Todas as autoridades que discursaram no tribuna, de Lula a Nunes, fizeram alguma menção bem-humorada a qualquer programa de entretenimento da emissora, sem menções ao jornalismo do SBT —um setor da mansão, aliás, marcado por polêmicas históricas.

Morto no ano pretérito e “ressuscitado” no evento com lucidez sintético, Silvio defendia que o noticiário deveria ser favorável ao governo —desde o período da ditadura à redemocratização. Numa polêmica há cinco anos, vetou uma edição do SBT Brasil, o principal do via ingénuo, depois o destaque a um vídeo vazado da infame reunião de Jair Bolsonaro, de quem era próximo, com seus ministros, em maio de 2020.

Mas todo esse conjunto, talvez o maior ativo da emissora, por outro lado, pode simbolizar um tropeço para o que o SBT News se propõe a ser —um sofisticado resultado de prestígio entre as classes A e B.

Pessoas de dentro do novo via afirmam, sob quesito de anonimato, que estão mais que cientes desse repto no campo simbólico e que o time de marketing está concentrado nesse repto.

Nos “switchers” do SBT News, o monitoramento de audiência só terá olhos para a GloboNews e para a CNN, com quem o novo via pretende disputar público. O foco, dizem, será todo voltado aos bastidores de Brasília e ao mercado financeiro.

Segundo essas fontes, o lançamento do via jornalístico vem depois o Grupo Silvio Santos entender que não chegava às classes A e B, muito menos ao chamado “triple A” —a estrato mais ao topo da masmorra nutrir brasileira. E é com esse público, os tomadores de decisão, que o SBT News quer falar.

Sobre o repto de acessar essa estrato da população, a equipe diz que o teor vai falar por si.

Para isso, Faria foi detrás de nomes tarimbados do jornalismo, conhecidos pela cobertura quente e por furos jornalísticos. Da sucursal de Brasília da Folha vieram cinco jornalistas, dentre os quais a diretora de Redação, Camila Mattoso.

Outra figura importante é Leandro Cipoloni, que foi um dos responsáveis pela geração da CNN Brasil, depois passar anos na Record. Em frente às câmeras haverá jornalistas uma vez que Celso Freitas, Amanda Klein, Raquel Landim e comentaristas, uma vez que a médica Ludhmila Hajjar e o ex-diretor do Banco Medial Luiz Fernando Figueiredo.
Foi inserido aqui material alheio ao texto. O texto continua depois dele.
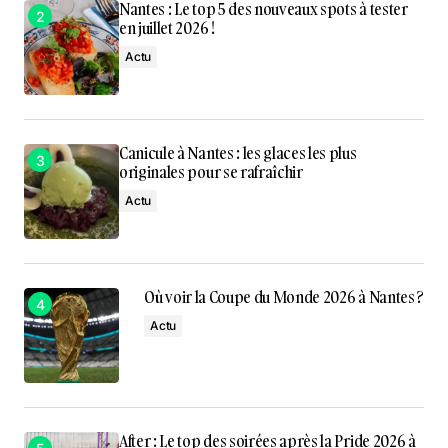
Nantes : Le top 5 des nouveaux spots à tester
en juillet 2026 !
Actu
Canicule à Nantes : les glaces les plus
originales pour se rafraîchir
Actu
Où voir la Coupe du Monde 2026 à Nantes ?
Actu
After : Le top des soirées après la Pride 2026 à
Fábio Faria é filiado ao Progressistas. Líder de implantação do SBT News, além de genro de Silvio Santos, tem pedigree e currículo. Foi ministro das Comunicações do governo Jair Bolsonaro (PL) entre 2020 e 2022. Antes, foi deputado federalista por quatro mandatos, tendo pretérito pelo PMN e pelo PSD, para logo ir para o PP, em 2022. Ocupa ainda o incumbência de gerente sênior de relacionamento do BTG Pactual há dois anos —o banco é um dos patrocinadores do via.

Ele é rebento de Robinson Faria, que foi governador do Rio Grande do Setentrião entre 2015 e 2019, logo no PSD, mas que não se reelegeu. Hoje é deputado federalista pelo PL.

“O jornalismo não pode exclusivamente ser arma política”, disse Faria, no evento de sexta. “Espero que tenhamos muito bom siso, muito recato para que a gente possa ajudar no bom jornalismo.”

“O SBT não tem partido, o SBT não tem lado. Eu acho que a presença de todos vocês cá hoje, de todas as autoridades cá presentes, mostra muito o que é o SBT”, disse. “E o lado do SBT News vai ser o lado do SBT, que é o Brasil.”